This is a topic I very much like because - if you think about it - it's a bare bones model of how our brains evolved (I am not saying we have logic gates in our head).
It is simple enough - and should be good fun!
In a wider way, all that cover pattern recognition and signal processing could take great advantage of neural networks.
Also, you could use neural networks to develop "pseudo-AI" for games (strategy, soccer games).
Anyway, as neural network is a tool more than a "solution", it can be used in economics, physics, navigation, signal processing, etc.
Also, many types of neural networks exist (perceptron, hopfield), the thing is to use them wisely according to the problem.
Neural networks are not panacea, just a (very interesting and powerful) tool.
what about face recognition?
Here are some problems that I think feed forward neural nets (with multiple hidden layers) might be able to solve.
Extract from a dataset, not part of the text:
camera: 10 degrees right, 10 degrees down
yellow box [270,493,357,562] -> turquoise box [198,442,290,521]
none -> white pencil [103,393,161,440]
Given the number of packets sent/recieved on the network interface, the volume of ambient noise, and the level of ambient light, attempt to predict the time of day.
Given a latitude and longitude, attempt to predict the elevation, or crime rate.
Given some simple metrics about the keywords in the title of an article, predict how many upvotes it has.
Given the digits of a random phone number, predict where the line terminus is located.
This is more challenging: visualize (ie, plot) the decision boundary surface of a 2-layer neural network. (With 1 layer the boundary is linear, so it's easy).